Mulcair was new to Federal politics when he ran for NDP leader.  He was only elected to the House of Commons in the Fall of 2007, and most Canadians outside Quebec didn't know Mulcair.  He didn't have a chance to become well known before he ran for NDP leader.  The NDP establishment (Ed Broadbent, Roy Romanow, etc) decided to go with Brian Topp instead of Mulcair.  Therefore, Mulcair had a challenge building National recognition over the past several years.

--

2.  The original plan was for Trudeau to run for Liberal leader one day down the road after he had gained more years of experience in Parliament, or after he became a cabinet minister after the Liberals returned to power.  But then Ignatieff & the Liberals got crushed in 2011 and that didn't happen.  Trudeau originally announced in 2011 that since he & Sophie had young children, he still had no plans to run until they were older.

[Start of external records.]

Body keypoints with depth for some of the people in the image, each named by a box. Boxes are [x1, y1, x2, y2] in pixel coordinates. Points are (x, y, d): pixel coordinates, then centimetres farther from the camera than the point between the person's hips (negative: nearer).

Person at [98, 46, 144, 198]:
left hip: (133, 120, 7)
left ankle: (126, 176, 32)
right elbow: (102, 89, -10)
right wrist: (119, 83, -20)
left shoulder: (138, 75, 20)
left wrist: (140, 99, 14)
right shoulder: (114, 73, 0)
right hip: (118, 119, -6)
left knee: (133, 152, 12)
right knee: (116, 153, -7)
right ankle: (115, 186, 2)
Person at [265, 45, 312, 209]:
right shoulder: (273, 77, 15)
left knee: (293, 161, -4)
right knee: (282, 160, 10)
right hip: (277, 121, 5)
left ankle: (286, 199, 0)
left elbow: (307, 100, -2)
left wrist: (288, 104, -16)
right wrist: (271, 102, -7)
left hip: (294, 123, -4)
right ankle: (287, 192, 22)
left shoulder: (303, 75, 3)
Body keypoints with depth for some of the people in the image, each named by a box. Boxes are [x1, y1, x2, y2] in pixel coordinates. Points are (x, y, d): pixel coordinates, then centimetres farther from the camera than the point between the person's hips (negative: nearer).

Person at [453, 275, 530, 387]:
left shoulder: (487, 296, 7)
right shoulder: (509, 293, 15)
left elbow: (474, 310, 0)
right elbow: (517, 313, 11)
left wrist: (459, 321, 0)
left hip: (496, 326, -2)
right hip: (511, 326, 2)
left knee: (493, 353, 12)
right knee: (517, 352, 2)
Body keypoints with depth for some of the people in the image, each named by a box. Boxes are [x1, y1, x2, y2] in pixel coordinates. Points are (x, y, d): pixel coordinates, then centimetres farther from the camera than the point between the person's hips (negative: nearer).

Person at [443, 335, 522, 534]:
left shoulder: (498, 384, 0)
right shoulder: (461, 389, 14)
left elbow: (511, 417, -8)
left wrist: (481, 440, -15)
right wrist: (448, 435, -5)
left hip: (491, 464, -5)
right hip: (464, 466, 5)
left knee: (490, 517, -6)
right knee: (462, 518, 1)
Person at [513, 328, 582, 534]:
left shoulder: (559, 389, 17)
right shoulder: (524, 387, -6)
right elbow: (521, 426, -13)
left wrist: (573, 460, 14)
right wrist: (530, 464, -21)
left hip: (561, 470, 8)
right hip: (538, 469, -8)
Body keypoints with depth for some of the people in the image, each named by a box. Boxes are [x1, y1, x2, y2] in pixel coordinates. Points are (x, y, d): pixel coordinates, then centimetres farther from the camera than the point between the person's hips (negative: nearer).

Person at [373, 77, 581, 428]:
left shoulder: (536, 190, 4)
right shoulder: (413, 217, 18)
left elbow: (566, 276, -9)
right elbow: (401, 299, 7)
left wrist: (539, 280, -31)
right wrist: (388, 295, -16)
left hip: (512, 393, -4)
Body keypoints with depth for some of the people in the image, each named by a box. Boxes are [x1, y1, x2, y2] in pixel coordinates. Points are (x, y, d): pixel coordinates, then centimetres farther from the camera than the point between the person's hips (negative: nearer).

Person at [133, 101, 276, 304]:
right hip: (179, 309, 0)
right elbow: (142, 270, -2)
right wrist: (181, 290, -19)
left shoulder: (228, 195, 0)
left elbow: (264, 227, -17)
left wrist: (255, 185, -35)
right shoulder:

However, as time wore on, opposition to Bob Rae staying on for the Full leadership grew, and Rae began to realize he didn't have enough support and bowed out in the Spring of 2012.  At that point, Trudeau was flooded by requests and pleas from tons of Liberals to change his mind about not running until his kids were older.  So over the Summer of 2012, Justin & Sophie along with Butts & Telford, had a group meeting in Mont Tremblant to talk over their options.  They eventually decided to run for the leadership since there was a risk there would be no Liberal Party left at all if Justin didn't get it back on course.